September 29th, 2011
Champions League Results Pt II: Damage Limitation
Yeah, that strange, high pitched keening noise you can hear, Mikey, is the sound of several thousand Kickette soldier boys and girls politely requesting that you remove your base layers. Crack on. Image: PATRIK STOLLARZ/AFP/Getty Images.
It’s part two of our Champions League results round-up. This edition was brought to you with half a gallon of filter coffee, two slices of slightly stale ginger cake we found in the kitchen and the faint hope that Friday will have magically morphed into Saturday when we wake up tomorrow.
How’s your day looking?
Is this Antonio Cassano’s way of telling us that Christopher is teething? Or has he just picked up a rather embarrassing habit from his five month old son? Image: Marco Luzzani/Getty Images.

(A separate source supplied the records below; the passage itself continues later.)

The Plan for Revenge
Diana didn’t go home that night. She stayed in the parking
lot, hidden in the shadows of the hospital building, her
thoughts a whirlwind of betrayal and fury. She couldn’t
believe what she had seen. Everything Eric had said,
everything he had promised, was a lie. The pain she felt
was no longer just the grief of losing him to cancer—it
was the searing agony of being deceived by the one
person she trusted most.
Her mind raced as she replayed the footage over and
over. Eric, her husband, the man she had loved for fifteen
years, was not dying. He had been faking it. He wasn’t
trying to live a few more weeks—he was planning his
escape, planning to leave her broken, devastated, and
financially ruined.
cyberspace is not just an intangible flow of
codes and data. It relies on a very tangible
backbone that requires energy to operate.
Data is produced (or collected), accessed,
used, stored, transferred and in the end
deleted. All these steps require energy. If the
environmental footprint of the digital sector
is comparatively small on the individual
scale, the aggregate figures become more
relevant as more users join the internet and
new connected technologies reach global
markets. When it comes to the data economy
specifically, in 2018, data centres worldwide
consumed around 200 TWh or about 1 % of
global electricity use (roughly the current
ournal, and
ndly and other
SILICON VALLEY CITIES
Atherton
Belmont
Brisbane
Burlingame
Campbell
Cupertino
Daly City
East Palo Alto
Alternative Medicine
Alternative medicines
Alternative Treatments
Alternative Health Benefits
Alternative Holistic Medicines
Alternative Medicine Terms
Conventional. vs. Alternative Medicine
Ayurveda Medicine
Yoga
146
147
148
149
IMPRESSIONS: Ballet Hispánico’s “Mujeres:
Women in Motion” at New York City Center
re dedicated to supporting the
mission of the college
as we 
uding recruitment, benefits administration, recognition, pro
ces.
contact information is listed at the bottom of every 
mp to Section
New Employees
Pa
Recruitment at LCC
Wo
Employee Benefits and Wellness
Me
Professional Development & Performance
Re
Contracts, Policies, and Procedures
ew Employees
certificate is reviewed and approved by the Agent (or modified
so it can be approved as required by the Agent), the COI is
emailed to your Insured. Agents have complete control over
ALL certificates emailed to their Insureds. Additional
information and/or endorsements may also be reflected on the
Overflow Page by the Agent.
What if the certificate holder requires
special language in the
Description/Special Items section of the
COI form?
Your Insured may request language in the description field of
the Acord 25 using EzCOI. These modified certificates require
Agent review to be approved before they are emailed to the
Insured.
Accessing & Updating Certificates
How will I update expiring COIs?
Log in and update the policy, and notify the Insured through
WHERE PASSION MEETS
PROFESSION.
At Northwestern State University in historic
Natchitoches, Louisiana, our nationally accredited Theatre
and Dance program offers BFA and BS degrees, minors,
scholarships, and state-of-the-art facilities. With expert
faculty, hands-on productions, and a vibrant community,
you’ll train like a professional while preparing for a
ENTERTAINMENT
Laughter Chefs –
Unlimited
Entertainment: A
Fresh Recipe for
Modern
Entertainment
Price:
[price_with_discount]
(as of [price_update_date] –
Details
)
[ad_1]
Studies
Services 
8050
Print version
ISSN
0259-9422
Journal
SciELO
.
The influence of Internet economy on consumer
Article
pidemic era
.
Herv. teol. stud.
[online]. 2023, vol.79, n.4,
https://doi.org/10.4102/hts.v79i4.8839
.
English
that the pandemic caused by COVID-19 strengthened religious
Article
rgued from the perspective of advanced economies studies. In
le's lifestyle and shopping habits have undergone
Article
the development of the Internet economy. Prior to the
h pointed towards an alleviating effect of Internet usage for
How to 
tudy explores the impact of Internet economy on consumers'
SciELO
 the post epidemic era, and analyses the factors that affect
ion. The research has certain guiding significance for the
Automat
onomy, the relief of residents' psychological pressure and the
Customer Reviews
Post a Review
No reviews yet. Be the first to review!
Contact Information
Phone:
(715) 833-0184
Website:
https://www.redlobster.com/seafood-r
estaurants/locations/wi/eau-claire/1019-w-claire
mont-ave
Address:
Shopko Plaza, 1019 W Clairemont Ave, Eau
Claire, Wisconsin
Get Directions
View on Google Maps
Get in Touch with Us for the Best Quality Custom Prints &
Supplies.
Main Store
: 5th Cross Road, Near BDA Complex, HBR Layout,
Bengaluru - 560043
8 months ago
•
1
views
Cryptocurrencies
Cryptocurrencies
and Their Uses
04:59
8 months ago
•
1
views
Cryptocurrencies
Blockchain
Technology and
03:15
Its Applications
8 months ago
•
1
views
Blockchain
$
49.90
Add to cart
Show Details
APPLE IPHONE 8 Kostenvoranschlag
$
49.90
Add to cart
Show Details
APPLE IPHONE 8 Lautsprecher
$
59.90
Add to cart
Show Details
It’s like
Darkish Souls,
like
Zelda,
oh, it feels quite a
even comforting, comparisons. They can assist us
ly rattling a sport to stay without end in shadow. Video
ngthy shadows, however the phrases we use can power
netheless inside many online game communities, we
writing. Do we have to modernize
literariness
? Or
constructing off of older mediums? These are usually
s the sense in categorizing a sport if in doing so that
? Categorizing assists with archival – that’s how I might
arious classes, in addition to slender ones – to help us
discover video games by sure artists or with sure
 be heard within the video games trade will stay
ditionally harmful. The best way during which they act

We imagine that in the next ten seconds, BATE’s Filipp Rudik will realise he’s just kicked Carles Puyol in the backside and given him an involuntary blow-out. Our advice? Run like hell. Image: VIKTOR DRACHEV/AFP/Getty Images.
Alex Oxlade-Chamberlain responds to claims that he is Arsenal’s latest saviour. We don’t rate your chances of escape after that goal, bubba. Image: REUTERS/Toby Melville.
Please bear in mind that although Marseille’s third kit is absolutely hideous, its viewing pleasure should not be underestimated. Image: GERARD JULIEN/AFP/Getty Images.
If these two had been holding hands in this photo, our noises of appreciation would have exceeded the decibel output of a jumbo jet. As it is, we’re hovering around raucous. You? Image: Image: Laurence Griffiths/Getty Images.
Zenit’s Szabolcs Huszti (l) and Aleksandr Bukharov (c) have obviously read up on what can happen to a boy’s happy place if it is struck by a spherical object kicked by a Brazilian nicknamed ‘Hulk’. Image: AP Photo/Dmitry Lovetsky.
There’s barely time to draw breath before another exciting round of league fixtures. Hurry up, people!